Which is OK. Because she gets to write the book she wants, which is more about times before than the times now, but she tosses in just enough of the times now to leave the reader unclear about just where we are. And what might happen next.
There is, of course, a bottom line.
Priests of Our Democracy is a really good book. Heins does a terrific job of telling her story. And it's an important story of what is ultimately irrational fear and anti-semitism and mob rule (though the mob that was ruling was elected and high appointed officials. It would be counterfactual history (what if the Nazis had won) except that it isn't actually counterfactual. And it's a solid reminder that the courts can do good or ill and that the seeds of victory can be sown in defeat, but that victory can be snatched away, too. (And, as an aside, victory for one perspective is loss for another - a point Heins doesn't actually make, but one that's worth remembering.)

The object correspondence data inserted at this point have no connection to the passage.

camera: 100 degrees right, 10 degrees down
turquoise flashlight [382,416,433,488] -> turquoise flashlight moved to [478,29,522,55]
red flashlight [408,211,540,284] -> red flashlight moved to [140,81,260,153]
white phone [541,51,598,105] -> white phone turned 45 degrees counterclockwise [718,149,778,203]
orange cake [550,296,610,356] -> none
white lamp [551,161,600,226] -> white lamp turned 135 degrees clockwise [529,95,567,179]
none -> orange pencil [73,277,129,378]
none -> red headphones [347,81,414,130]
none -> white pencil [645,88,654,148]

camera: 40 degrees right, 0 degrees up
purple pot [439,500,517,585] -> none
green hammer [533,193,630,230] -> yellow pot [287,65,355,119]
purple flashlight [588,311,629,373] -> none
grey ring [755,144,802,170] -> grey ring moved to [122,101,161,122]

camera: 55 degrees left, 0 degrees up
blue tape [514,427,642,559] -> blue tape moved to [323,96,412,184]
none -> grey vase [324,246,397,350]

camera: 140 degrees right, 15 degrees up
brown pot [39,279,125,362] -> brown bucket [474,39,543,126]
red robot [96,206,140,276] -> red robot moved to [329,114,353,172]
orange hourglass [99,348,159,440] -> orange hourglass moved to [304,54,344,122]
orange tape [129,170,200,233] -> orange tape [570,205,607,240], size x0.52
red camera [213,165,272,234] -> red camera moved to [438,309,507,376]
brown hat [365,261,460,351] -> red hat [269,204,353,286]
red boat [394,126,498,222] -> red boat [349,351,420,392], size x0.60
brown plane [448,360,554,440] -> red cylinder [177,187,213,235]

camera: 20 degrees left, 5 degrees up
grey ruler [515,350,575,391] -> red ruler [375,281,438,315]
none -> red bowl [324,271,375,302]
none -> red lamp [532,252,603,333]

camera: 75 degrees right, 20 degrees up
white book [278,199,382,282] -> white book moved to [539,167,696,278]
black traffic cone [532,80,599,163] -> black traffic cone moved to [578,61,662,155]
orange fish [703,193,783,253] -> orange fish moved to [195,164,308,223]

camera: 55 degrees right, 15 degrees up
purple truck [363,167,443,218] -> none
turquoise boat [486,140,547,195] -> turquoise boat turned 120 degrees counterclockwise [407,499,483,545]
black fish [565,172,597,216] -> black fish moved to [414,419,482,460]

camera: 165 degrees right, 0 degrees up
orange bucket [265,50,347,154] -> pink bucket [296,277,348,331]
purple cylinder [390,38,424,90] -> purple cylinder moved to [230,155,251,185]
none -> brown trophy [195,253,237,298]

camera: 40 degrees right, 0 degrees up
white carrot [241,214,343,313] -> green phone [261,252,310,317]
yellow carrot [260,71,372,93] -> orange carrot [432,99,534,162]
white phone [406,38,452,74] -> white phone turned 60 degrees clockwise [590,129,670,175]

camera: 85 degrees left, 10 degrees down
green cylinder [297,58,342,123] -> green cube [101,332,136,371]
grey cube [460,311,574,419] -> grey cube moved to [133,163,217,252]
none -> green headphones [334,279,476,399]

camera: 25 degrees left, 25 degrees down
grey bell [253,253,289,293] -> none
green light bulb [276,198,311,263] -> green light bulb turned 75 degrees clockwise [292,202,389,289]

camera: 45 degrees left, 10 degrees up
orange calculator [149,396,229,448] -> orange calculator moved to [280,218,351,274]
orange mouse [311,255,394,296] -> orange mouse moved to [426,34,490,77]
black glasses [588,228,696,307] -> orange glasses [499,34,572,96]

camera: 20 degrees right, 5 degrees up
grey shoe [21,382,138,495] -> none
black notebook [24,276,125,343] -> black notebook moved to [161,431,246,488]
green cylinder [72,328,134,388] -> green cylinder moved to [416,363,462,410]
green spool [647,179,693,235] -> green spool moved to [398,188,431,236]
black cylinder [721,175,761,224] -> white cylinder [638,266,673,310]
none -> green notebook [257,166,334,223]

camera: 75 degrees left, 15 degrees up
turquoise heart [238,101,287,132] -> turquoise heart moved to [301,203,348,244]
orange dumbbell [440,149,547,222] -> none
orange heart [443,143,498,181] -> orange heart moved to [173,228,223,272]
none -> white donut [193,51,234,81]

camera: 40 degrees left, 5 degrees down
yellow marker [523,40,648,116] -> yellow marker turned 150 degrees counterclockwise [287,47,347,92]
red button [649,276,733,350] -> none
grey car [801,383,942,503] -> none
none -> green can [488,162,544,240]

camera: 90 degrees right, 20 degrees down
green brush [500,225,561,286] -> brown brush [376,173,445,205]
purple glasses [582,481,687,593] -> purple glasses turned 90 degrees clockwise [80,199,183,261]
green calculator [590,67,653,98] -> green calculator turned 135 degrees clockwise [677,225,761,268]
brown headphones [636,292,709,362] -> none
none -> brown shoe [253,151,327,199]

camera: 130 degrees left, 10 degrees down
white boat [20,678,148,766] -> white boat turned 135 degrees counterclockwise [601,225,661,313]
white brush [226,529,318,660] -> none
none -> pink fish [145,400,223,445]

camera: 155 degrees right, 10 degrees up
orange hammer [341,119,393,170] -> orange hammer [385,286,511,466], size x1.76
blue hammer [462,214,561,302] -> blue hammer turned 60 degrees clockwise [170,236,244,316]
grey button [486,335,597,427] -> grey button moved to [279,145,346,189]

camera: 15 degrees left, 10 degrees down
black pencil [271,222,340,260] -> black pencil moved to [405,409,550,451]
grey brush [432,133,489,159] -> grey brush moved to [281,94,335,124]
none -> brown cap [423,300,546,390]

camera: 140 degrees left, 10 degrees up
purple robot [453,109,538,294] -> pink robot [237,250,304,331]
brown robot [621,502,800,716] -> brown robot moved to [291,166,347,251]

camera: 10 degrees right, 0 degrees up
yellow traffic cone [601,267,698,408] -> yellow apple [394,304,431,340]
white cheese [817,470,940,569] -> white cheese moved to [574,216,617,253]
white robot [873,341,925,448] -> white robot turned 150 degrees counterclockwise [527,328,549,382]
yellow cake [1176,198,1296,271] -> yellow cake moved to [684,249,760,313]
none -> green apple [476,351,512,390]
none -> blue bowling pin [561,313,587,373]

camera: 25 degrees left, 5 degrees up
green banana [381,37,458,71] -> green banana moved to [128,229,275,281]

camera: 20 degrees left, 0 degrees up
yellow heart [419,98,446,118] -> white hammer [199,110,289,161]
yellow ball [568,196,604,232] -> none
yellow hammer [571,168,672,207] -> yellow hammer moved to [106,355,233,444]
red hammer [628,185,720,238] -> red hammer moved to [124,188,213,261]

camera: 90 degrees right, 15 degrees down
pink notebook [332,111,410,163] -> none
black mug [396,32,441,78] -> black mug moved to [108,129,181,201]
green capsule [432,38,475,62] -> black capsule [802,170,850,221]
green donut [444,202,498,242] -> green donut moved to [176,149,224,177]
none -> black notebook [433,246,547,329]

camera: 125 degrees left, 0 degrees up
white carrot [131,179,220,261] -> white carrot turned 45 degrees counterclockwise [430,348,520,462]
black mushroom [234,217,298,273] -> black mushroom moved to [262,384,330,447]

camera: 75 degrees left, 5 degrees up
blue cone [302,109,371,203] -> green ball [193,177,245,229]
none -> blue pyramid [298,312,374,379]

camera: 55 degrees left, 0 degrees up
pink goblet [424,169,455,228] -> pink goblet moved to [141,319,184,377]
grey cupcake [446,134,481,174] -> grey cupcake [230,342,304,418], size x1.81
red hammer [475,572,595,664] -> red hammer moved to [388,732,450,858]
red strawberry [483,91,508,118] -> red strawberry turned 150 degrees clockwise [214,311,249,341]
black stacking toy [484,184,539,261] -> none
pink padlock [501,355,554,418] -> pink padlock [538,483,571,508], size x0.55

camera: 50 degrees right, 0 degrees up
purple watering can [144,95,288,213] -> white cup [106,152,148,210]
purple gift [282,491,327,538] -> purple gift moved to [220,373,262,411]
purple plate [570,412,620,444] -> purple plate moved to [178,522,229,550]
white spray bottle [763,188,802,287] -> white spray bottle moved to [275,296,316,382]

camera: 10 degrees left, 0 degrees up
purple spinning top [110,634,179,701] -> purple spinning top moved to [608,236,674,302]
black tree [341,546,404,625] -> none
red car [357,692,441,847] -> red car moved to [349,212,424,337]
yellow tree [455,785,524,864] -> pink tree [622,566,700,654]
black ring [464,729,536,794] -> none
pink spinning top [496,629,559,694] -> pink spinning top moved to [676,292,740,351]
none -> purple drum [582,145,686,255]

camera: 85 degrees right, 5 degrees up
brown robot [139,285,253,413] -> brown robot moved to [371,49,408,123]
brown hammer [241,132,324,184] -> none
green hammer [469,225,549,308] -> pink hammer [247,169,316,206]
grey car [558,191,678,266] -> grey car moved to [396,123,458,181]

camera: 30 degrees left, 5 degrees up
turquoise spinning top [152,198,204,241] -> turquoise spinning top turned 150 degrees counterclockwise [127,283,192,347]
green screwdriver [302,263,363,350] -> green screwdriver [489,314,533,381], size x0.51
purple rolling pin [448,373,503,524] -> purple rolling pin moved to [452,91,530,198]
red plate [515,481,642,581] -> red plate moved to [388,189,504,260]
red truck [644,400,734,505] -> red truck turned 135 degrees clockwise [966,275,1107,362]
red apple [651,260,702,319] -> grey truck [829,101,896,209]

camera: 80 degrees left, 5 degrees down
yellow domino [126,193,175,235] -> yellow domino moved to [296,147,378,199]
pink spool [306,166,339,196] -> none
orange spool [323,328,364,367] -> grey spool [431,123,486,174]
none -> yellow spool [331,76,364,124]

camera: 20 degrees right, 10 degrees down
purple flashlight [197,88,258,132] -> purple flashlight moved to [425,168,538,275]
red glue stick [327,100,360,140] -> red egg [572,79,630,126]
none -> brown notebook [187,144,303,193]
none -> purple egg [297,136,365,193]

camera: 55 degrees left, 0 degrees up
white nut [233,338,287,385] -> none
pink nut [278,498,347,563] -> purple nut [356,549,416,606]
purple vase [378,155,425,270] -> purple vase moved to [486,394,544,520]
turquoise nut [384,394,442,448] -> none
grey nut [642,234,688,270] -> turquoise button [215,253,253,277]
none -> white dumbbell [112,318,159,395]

But Priests of Our Democracy should be better. Heins knows, and actually understands, that these struggles are ongoing, that we face the same issues - albeit in slightly different form and with generally fewer outright purges - today. But her failure fully to develop that - to show how we moved from where we were to where we are, and how it's not really very far and looks a whole lot more like those days than we really want to accept - that's a real weakness.
The book should resonate. It's not like Heins is dispassionate, has no point of view. She does, indeed have one. Had she pushed a bit, she'd have given us not just an academic tome (and really, although published by NYU press, it's not really a dry academic tome) but something of a clarion call. You can tell she wants to do that. Sadly, on that score she falls a bit short.